Implications
“The variability in fibromyalgia score for younger individuals, which is potentially more likely to be primary fibromyalgia, appears to be more driven by genetic factors shared across individuals than in older individuals,” the authors write. “Older individuals may have a greater contribution of environmental factors to pain, a greater diversity of conditions that increase pain, and/or more susceptibility towards nociceptive pain. … Overall, our results suggest that genetic studies of fibromyalgia might have differing results depending on the age of the participants.”
In the future, the inclusion of younger patients in GWAS or large candidate gene studies may be beneficial, the authors write. In the past, these studies have focused on patients older than 50 or have not reported age at all.

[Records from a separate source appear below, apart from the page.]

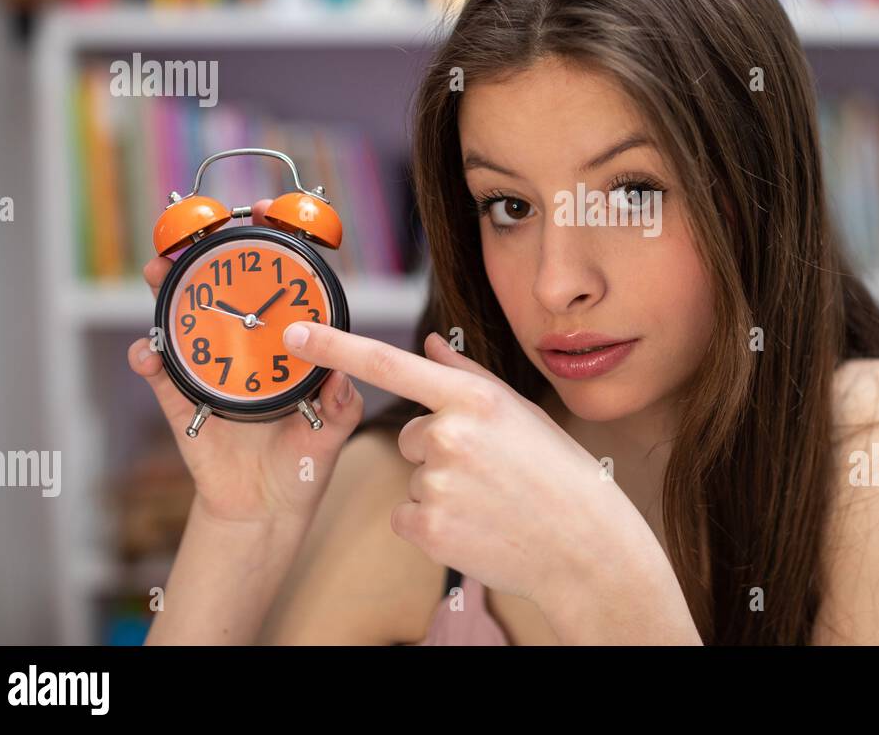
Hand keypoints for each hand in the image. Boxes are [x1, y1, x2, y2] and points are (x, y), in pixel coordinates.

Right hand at [127, 198, 364, 527]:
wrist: (267, 511)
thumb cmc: (303, 465)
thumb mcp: (331, 433)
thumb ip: (340, 406)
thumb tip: (341, 379)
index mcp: (284, 350)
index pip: (278, 290)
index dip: (270, 251)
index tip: (264, 215)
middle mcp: (246, 352)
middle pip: (221, 295)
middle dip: (203, 261)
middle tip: (190, 237)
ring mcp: (211, 374)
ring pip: (184, 325)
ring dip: (167, 296)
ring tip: (157, 272)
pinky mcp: (183, 404)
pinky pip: (161, 378)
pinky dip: (149, 362)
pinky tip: (145, 354)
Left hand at [279, 321, 653, 607]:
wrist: (583, 545)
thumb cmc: (557, 474)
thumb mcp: (519, 413)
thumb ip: (465, 376)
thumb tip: (429, 343)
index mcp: (473, 398)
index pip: (389, 363)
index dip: (335, 347)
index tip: (295, 333)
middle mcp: (449, 434)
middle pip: (410, 435)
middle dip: (438, 451)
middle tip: (492, 471)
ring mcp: (435, 483)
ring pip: (412, 477)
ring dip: (440, 490)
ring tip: (491, 501)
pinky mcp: (425, 527)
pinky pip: (407, 516)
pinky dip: (433, 524)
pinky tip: (475, 526)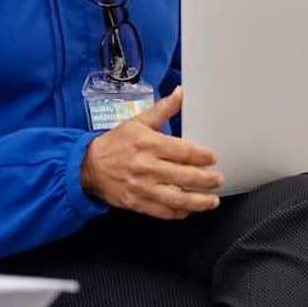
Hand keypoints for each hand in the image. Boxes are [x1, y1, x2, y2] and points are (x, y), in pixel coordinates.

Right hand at [79, 87, 223, 219]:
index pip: (183, 151)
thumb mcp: (138, 121)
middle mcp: (147, 166)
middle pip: (184, 176)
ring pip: (177, 198)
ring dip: (198, 201)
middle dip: (206, 180)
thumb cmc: (116, 143)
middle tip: (218, 179)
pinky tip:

“If comprised of the same number of individuals, studies focusing on younger individuals with pain may have more power to detect disease-genetic variant associations than studies of older individuals,” says study author Laura J. Scott, MPH, PhD, research professor, Department of Biostatistics, University of Michigan School of Public Health, Ann Arbor. Large-scale population studies that include a wide range of ages may offer the most power, such as a GWAS from 2019 that identified 39 loci for multi-site chronic pain, she says.4
One study limitation is that the sample in the current study is not population based, the authors write. Those who were included were scheduled for surgery and were more likely to have pain.
Although the authors do not have other research planned in this area, it would be interesting to identify genetic determinants of pain that overlap with psychiatric disorders and those that appear to be independent of them, Dr. Scott says.
Vanessa Caceres is a medical writer in Bradenton, Fla.
References
- Dutta D, Brummett CM, Moser SE, et al. Heritability of the fibromyalgia phenotype varies by age. Arthritis Rheumatol. 2020 May;72(5):815–823.
- Wolfe F, Clauw DJ, Fitzcharles MA, et al. The American College of Rheumatology preliminary diagnostic criteria for fibromyalgia and measurement of symptom severity. Arthritis Care Res. 2010 May;62(5):600–610.
- Wolfe F, Clauw DJ, Fitzcharles MA, et al. Fibromyalgia criteria and severity scales for clinical and epidemiological studies: A modification of the ACR preliminary diagnostic criteria for fibromyalgia. J Rheumatol. 2011 Jun ;38(6):1113–1122.
- Johnson KJA, Adams MJ, Nicholl BI, et al. Genome-wide association study of multisite chronic pain in UK Biobank. PLoS Genet. 2019 Jun 13;15(6):e1008164.